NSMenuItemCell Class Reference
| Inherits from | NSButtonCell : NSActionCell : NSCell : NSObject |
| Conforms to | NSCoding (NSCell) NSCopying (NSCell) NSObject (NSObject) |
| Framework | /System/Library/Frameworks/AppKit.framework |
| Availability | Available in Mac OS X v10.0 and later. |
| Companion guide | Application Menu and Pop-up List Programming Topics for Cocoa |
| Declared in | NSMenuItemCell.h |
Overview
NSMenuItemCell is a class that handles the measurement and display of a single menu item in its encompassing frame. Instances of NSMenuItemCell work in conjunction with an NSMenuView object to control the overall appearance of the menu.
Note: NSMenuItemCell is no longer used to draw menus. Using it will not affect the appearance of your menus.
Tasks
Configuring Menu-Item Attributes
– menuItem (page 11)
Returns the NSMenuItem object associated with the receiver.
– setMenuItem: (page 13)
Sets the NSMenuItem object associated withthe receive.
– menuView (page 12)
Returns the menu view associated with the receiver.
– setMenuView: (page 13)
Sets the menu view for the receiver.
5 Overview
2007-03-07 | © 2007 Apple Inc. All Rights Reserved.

━━━━━━━━━━━━━━━━

Each line above that has the word "page" should be copied.

– menuItem (page 11)
– setMenuItem: (page 13)
– menuView (page 12)
– setMenuView: (page 13)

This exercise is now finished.